▸ **Collected data entries**

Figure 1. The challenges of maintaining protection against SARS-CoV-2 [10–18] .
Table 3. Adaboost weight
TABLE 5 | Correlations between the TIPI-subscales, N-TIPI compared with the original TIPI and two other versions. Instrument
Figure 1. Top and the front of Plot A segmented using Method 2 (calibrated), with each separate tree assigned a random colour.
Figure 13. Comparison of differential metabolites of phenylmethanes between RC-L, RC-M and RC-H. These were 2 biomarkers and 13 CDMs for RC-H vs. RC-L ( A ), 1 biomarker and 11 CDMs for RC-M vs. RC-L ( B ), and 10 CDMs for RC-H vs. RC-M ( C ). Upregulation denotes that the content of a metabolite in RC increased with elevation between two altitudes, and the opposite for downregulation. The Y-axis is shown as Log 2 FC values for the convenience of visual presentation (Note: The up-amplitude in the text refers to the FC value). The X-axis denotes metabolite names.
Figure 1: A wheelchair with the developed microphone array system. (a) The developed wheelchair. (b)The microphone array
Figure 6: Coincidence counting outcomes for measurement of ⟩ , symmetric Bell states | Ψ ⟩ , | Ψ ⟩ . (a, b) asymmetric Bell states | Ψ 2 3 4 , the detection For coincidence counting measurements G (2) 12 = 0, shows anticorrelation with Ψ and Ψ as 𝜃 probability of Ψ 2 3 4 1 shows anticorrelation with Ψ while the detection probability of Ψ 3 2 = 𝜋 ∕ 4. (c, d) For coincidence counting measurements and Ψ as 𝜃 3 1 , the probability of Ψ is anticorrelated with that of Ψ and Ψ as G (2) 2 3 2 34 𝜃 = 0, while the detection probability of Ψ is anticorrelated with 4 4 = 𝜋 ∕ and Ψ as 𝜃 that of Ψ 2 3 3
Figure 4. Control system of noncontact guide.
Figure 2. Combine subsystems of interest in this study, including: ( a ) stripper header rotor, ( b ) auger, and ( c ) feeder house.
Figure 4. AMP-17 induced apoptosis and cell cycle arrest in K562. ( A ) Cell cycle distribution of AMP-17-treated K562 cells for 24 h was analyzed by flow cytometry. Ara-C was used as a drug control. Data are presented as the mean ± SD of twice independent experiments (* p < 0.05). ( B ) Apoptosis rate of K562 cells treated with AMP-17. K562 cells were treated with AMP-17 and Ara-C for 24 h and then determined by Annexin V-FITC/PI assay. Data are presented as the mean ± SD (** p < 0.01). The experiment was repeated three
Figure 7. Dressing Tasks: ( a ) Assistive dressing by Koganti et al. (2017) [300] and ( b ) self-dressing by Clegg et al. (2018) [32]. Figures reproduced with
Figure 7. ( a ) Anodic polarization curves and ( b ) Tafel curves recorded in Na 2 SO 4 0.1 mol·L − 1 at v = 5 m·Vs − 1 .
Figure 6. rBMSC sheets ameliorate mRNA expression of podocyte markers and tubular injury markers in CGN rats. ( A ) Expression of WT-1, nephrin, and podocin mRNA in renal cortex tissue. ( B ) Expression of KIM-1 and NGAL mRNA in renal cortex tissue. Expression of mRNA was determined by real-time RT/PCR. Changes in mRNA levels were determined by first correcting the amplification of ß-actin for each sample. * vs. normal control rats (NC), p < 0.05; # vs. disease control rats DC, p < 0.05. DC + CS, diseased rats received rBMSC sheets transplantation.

▸ **What is needed**
Your task is to retype the entries verbatim, starting with the line that holds "TABLE 5 | Correlations" and stopping after the line that holds "Figure 1. Top".

▸ **Written response**
TABLE 5 | Correlations between the TIPI-subscales, N-TIPI compared with the original TIPI and two other versions. Instrument
Figure 1. Top and the front of Plot A segmented using Method 2 (calibrated), with each separate tree assigned a random colour.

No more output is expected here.